A pesar de los años transcurridos, recuerdo a un profesor que decía que su trabajo requería un poco de sicología y mucha paciencia. Era nuestro maestro de historia del segundo año de la secundaria.

El país estaba viviendo tiempos de reforma pero él sostenía que algunas tradiciones debían permanecer como antiguas ruinas de civilizaciones sepultadas, desafiando el tiempo y los elementos. Por eso, no entraba al curso mientras no lo hiciera el último de nosotros.

Llegaba silenciosamente, colocaba como un ritual su manchado sombrero sobre el escritorio, tiraba con una parsimonia escalofriante los papeles, tizas y todo lo que ocupaba un lugar innecesario en la mesa de trabajo y miraba lentamente a su alrededor. Siempre era lo mismo.

Uno podía suponer la hora por cada uno de sus gestos. Llevaba haciéndolo diariamente por años. Sus palabras eran también las mismas.

Infundía un respeto que rayaba en el miedo. Cuando uno de los compañeros avanzados le preguntó por qué era tan a pegado a la rutina, el profesor hizo como que no escuchaba. Con un pequeño gesto de su mano derecha pidió que repitieran la pregunta. Se reclinó en su asiento, se caló las gafas de grueso marco y miró profundamente al estudiante.

Siguió un gesto de aburrimiento con el que le ordenó sentarse, tomó una tiza y escribió sobre el roído pizarrón la tarea del día siguiente dando por terminada la clase.

En la jornada siguiente, repitió el ritual. Esperó que el silencio reinara completamente sobre la sala y mirándose la punta de sus siempre ilustrados zapatos de fina punta dijo, abarcando a todos los presentes con una expresión entre adusta y comprensiva: “No me gusta la rutina, pero me da resultado.  Y no se volvió a hablar del asunto.

No obstante la rutina, era un hombre impredecible. Podía reaccionar con una leve sonrisa a una ofensa y con visible irritación ante una falta insignificante de un alumno, como ocurrió el día en que uno de nosotros se paró de su asiento sin permiso para ir un momento al baño.

Un viernes llovió intensamente y a la hora del recreo los estudiantes nos aglomeramos en los pasillos. Cuando el profesor se dirigía al curso le hicieron el claro. Uno silbó y a esto siguió un aplauso. El hombre se detuvo. Llevaba un paquete de libros y papeles debajo del brazo izquierdo. Se llevó la mano derecha al sombrero y se lo quitó. Automáticamente los aplausos cesaron.

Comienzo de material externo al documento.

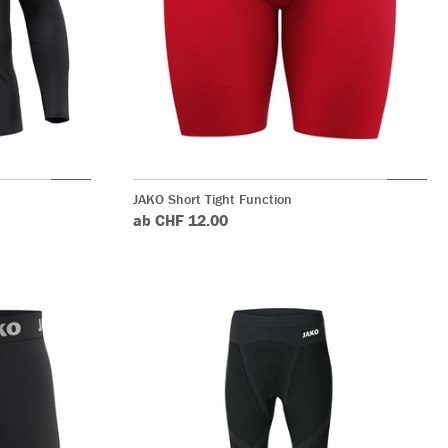
JAKO Short Tight Function
ab CHF 12.00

Hubo un minuto de silencio que pareció no terminar. El sordo ruido de la lluvia golpeando los ventanales hería los oídos. El profesor dio dos pasos e inmediatamente se detuvo al reiniciarse los aplausos. No volvió el rostro, y el incidente se repitió unos minutos. Caminaba un poco, aplaudían a sus espaldas, se detenía y volvían a cesar los aplausos. Era una escena ridícula pero nadie se rió y todos los rostros delante de mí parecían petrificados.

A la hora siguiente en clases, se repitió la rutina de siempre. Nuestro profesor no habló del incidente sino dos semanas después, en vísperas de un examen de fin de año.

“Tengo entendido que algunos de ustedes gozaron un mundo el otro día…”, fueron sus palabras iniciales. “Mañana me toca”. Nos advirtió que íbamos a tener problemas. En realidad habíamos descuidado la materia. En mi interior sabía que no había estudiado durante el año lo suficiente.

Antes del examen, hizo el único cambio en su rutina diaria durante todo ese año. Esa vez cerró la puerta del curso y pasó el pestillo para más seguridad. Leyó los puntos de la prueba e hizo lo indecible para que todos entendieran y no tuvieran problemas. La regla prohibía preguntar en medio del examen pero él respondió a todas las preguntas una y otra vez.

Cuando salimos cabizbajo y avergonzado del aula, camino de la dirección, le dijo al grupo reunido en el pasillo: “Estuvieron fenomenal”. El lunes puso las notas sobre un papel en el lobby del plantel. Todos habíamos aprobado. Pasó junto a nosotros y con una sonrisa de triunfo afirmó: “¿Se acuerdan del día de lluvia en el pasillo? Estamos en paz”.

Era un hombre ciertamente impredecible. A su manera, esa fue una especie de venganza. Para mí una lección que no he podido olvidar.